The official said the WB would hopefully release the new credit fund by the end of December next if the bank is satisfied with the country's ongoing reform measures.
He, however, hinted that the opening of the new credit line would largely depend on the government efforts in bringing institutional reforms, with major thrust on fighting corruption and continuing institutional reform measures particularly in energy and trade and industry sectors.
The ERD official said: "Although the World Bank has taken up a four-year lending programme (2006-2009) for Bangladesh with $300 million budgetary support each year from 2008 to 2009 after discontinuation of the DSC, it is now contemplating providing sectoral budgetary support this year."
"In the first phase, Bangladesh is likely to get $100 million budgetary support credit from the IDA this fiscal to continue with the ongoing reforms in the country's power sector," he said.

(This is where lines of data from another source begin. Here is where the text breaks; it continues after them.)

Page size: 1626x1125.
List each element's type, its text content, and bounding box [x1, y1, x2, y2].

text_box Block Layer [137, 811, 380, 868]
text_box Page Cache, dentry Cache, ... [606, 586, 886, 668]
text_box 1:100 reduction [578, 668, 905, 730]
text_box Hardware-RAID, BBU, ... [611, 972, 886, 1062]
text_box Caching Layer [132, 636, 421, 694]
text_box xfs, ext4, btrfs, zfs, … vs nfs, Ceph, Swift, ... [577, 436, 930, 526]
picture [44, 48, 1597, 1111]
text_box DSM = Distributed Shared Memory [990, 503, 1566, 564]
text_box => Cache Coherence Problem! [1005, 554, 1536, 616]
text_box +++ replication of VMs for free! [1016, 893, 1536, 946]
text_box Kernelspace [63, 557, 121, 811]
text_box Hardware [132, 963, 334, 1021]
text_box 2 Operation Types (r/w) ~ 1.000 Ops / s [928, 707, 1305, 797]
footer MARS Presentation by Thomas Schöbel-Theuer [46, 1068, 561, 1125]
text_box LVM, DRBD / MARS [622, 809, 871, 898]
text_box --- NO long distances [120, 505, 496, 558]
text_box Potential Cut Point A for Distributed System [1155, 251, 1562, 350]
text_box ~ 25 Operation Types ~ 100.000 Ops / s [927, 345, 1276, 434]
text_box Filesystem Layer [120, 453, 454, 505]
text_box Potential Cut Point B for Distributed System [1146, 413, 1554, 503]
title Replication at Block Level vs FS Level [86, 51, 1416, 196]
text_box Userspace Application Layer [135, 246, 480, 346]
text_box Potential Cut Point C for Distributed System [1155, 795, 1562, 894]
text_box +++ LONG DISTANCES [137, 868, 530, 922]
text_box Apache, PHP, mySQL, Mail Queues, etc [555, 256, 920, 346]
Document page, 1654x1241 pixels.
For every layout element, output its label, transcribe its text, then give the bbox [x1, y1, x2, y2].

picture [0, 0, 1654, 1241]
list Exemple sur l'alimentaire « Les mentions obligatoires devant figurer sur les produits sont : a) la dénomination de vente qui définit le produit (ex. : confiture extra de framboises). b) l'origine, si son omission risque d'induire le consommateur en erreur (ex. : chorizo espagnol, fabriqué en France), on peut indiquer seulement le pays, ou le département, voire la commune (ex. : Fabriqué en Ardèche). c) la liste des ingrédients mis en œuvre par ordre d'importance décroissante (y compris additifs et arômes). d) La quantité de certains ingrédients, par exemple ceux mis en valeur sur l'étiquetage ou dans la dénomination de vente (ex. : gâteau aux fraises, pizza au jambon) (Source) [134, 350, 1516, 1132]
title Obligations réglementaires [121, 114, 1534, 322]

He said the World Bank might also provide another $200 million budgetary support credit for some other sectors this fiscal.
The official informed the FE that the ERD would soon start negotiation with the global lender to obtain the sectoral credit support aiming to reduce the budget deficit in the current fiscal.
The caretaker government unveiled a Tk 871.37 billion national budget for fiscal 2007-08, with deficit running at 4.8 per cent of the GDP (gross domestic product). The budgetary deficit was 3.3 per cent of the GDP in fiscal 2006-07.
The government's new push for the transitional budgetary loan also reflects its efforts to meet its projected foreign aid requirement at Tk 63.05 billion set for the current fiscal, a target considered high by many. The target was Tk 51.83 billion in the revised budget of last fiscal.